For v[1,2]=(2.89*0.02514**2(1-0.1638))/((0.1638+exp(1.7*0.02514*600-667.53437)))*((1+exp(-1.7*0.02514*(600-667.5347)))**2)).
v[1,3]]=(2.89*0.2766**2(1-0.30162))/((0.30162+exp(1.7*0.2766*600-724.60233)))*((1+exp(-1.7*0.2766*(600-724.60233)))**2)).
v[1,4] will be using the next line values of a b c but the t will be same as the t[1]. and do this until the last row. And that will be v1. And then I need to sum all the elements of v1 like v1{1,1] +v1[1,2]+ v1{1,3] ....v1[1,6] to make cs[1,1].

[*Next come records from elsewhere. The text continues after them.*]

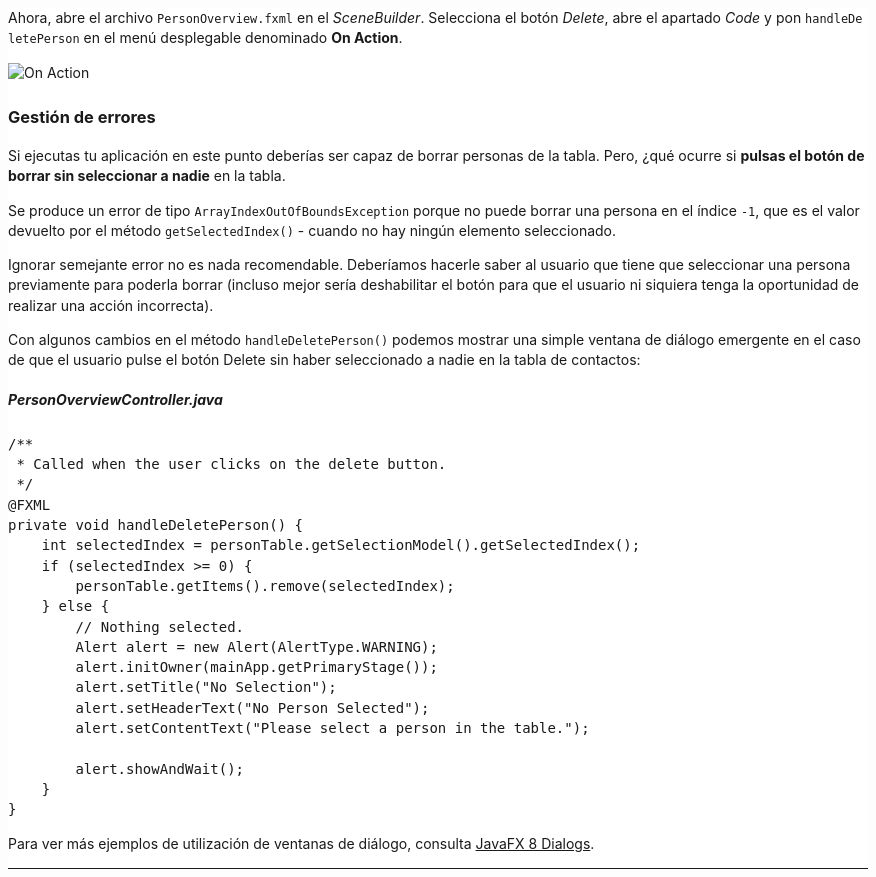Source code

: Ahora, abre el archivo `PersonOverview.fxml` en el *SceneBuilder*. Selecciona el botón *Delete*, abre el apartado *Code* y pon `handleDeletePerson` en el menú desplegable denominado **On Action**.

![On Action](handle-delete.png)


### Gestión de errores

Si ejecutas tu aplicación en este punto deberías ser capaz de borrar personas de la tabla. Pero, ¿qué ocurre si **pulsas el botón de borrar sin seleccionar a nadie** en la tabla.

Se produce un error de tipo `ArrayIndexOutOfBoundsException` porque no puede borrar una persona en el índice `-1`, que es el valor devuelto por el método `getSelectedIndex()` - cuando no hay ningún elemento seleccionado.

Ignorar semejante error no es nada recomendable. Deberíamos hacerle saber al usuario que tiene que seleccionar una persona previamente para poderla borrar (incluso mejor sería deshabilitar el botón para que el usuario ni siquiera tenga la oportunidad de realizar una acción incorrecta).

Con algunos cambios en el método `handleDeletePerson()` podemos mostrar una simple ventana de diálogo emergente en el caso de que el usuario pulse el botón Delete sin haber seleccionado a nadie en la tabla de contactos:


##### PersonOverviewController.java

<pre class="prettyprint lang-java">
/**
 * Called when the user clicks on the delete button.
 */
@FXML
private void handleDeletePerson() {
    int selectedIndex = personTable.getSelectionModel().getSelectedIndex();
    if (selectedIndex >= 0) {
        personTable.getItems().remove(selectedIndex);
    } else {
        // Nothing selected.
        Alert alert = new Alert(AlertType.WARNING);
        alert.initOwner(mainApp.getPrimaryStage());
        alert.setTitle("No Selection");
        alert.setHeaderText("No Person Selected");
        alert.setContentText("Please select a person in the table.");

        alert.showAndWait();
    }
}
</pre>

<div class="alert alert-info">
Para ver más ejemplos de utilización de ventanas de diálogo, consulta <a class="alert-link" href="/blog/javafx-8-dialogs/">JavaFX 8 Dialogs</a>.
</div>



*****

The SAS language isn't that good at doing these kinds of things, which are essentially matrix calculations. The DATA step normally processes one observation at a time, though you can carry calculations over using the RETAIN statement. It is possible that you could get a cleaner result than this if you had access to PROC IML (which does matrix calculations natively), but assuming that you don't have access to IML, you need to do something like the following. I'm not 100% sure that it is what you need, but I think it is along the right lines:
data try;
infile cards missover;
input rs t a b c;
datalines;
0 600
1 600 0.02514 667.53437 0.1638
2 600 0.2766 724.60233 0.30162
3 610 0.01592 792.34628 0.21354
4 615.2869 0.03027 718.30377 0.22097
5 636.0273 0.01967 705.45965 0.16847
;
run;
data try4(rename=(aa=a bb=b cc=c css=cs tt=t vv1=v1 vv2=v2 vv3=v3 vv4=v4 vv5=v5 vv6=v6));
* Construct arrays into which we will read all of the records;
array t(6);
array a(6);
array b(6);
array c(6);
array v(6,6);
array cs(6);
* Read all six records;
do i=1 to 6;
set try(rename=(t=tt a=aa b=bb c=cc));
t[i] = tt;
a[i] = aa;
b[i] = bb;
c[i] = cc;
end;
* Now do the calculation, which involves values from each
row at each iteration;
do i=1 to 6;
cs[i]=0;
do j=1 to 6;
v[i,j]=(2.89*(a[j]**2*(1-c[j]))/
((c[j]+exp(1.7*a[j]*(t[i]-b[j])))*
((1+exp(-1.7*a[j]*(t[i]-b[j])))**2)));
cs[i]+v[i,j];
end;
* Then output the values for this iteration;
tt=t[i];
aa=a[i];
bb=b[i];
cc=c[i];
css=cs[i];
vv1=v[i,1];
vv2=v[i,2];
vv3=v[i,3];
vv4=v[i,4];
vv5=v[i,5];
vv6=v[i,6];
keep tt aa bb cc vv1-vv6 css;
output try4;
end;
Note that I have to construct arrays of known size, that is you have to know how many input records there are.
The first half of the DATA step constructs arrays into which the values from the input data set are read. We read all of the records, and then we do all of the calculations, since we have all of the values in memory in the matricies.
There is some fiddling with RENAMES so that you can keep the array names t, a, b, c etc but still have variables named a, b, c etc in the output data set.
So hopefully that might help you along a bit. Either that or confuse you because I've misunderstood what you're trying to do!